At a glance: Email bouncebacks happen—people change jobs, mailboxes get retired, employers tighten spam filters. When a revealed contact’s email bounces, the thread in SeeVee marks the message as bounced, the run (if one was started) pauses on that step, and a Task is usually created so you can decide what to do. You can ask support for a credit refund when the address was clearly wrong on our side.
How a bounce looks in SeeVee
Three places pick up a bounce:
Threads—the latest message shows a Bounced label and the bounce reason when available.
Runs—the run for that contact stops on the affected step instead of advancing.
Tasks—a task is opened for that contact so you don’t lose it.
What to do about it
The right next step depends on the bounce type:
Mailbox unknown / address invalid — the person probably left the company.

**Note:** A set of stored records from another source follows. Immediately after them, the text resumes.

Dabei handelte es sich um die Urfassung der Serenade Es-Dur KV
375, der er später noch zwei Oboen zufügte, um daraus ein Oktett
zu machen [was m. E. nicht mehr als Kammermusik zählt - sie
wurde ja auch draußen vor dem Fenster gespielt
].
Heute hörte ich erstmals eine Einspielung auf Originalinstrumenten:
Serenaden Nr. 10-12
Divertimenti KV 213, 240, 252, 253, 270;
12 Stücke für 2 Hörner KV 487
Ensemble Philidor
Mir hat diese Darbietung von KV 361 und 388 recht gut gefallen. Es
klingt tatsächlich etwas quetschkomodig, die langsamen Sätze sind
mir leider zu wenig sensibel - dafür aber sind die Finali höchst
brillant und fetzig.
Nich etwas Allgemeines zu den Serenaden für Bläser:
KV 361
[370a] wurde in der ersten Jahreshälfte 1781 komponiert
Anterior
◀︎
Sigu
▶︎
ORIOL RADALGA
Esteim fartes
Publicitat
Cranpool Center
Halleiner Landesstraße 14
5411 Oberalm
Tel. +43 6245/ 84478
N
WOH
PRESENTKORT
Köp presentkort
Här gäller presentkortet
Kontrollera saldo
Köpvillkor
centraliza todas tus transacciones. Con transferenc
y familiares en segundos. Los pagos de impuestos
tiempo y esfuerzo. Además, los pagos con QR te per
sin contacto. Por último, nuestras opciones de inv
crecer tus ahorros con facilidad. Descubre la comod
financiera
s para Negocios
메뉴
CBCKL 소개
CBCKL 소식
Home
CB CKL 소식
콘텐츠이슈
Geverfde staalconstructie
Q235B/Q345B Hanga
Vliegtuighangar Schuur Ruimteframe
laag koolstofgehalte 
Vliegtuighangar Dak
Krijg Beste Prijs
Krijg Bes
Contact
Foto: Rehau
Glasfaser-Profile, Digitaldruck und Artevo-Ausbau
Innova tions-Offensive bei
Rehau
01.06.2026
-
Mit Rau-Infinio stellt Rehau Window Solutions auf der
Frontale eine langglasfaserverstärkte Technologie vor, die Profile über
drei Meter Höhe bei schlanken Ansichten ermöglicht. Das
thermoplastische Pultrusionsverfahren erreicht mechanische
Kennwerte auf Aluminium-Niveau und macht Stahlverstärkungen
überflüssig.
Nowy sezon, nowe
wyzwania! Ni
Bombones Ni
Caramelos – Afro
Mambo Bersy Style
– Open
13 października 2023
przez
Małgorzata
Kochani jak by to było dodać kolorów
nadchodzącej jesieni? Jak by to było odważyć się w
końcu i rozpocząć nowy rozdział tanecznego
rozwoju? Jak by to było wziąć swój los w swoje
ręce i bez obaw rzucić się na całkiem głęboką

Try LinkedIn for a current employer, or reveal a different contact.
Soft bounce / temporary — try again in a day. The run can be restarted from Outreach → Runs.
Spam policy / blocked — the employer’s filters caught the message. Shorten and personalize the next attempt, or use a different contact.
Ask for a credit refund
If the address we revealed was obviously wrong (wrong name in the local part, dead domain), email [email protected] with the contact ID and the bounce. We’ll review and usually refund the reveal credit. Sustained bounces from a single employer help us improve the dataset too.
Stop a run that keeps bouncing
From Outreach → Runs, open the affected run and click Stop. Stopping prevents the next scheduled step from sending. You can also stop runs in bulk from the Runs list. See See where a follow-up sequence stands.
Reduce future bounces
A few habits help:
Reveal one contact and test a quick send before committing to a whole sequence.
Prefer contacts in the Recommended set—they tend to be more recent.
Keep your sender reputation healthy: connect a real inbox in Settings → Email and use the default outreach plan timings.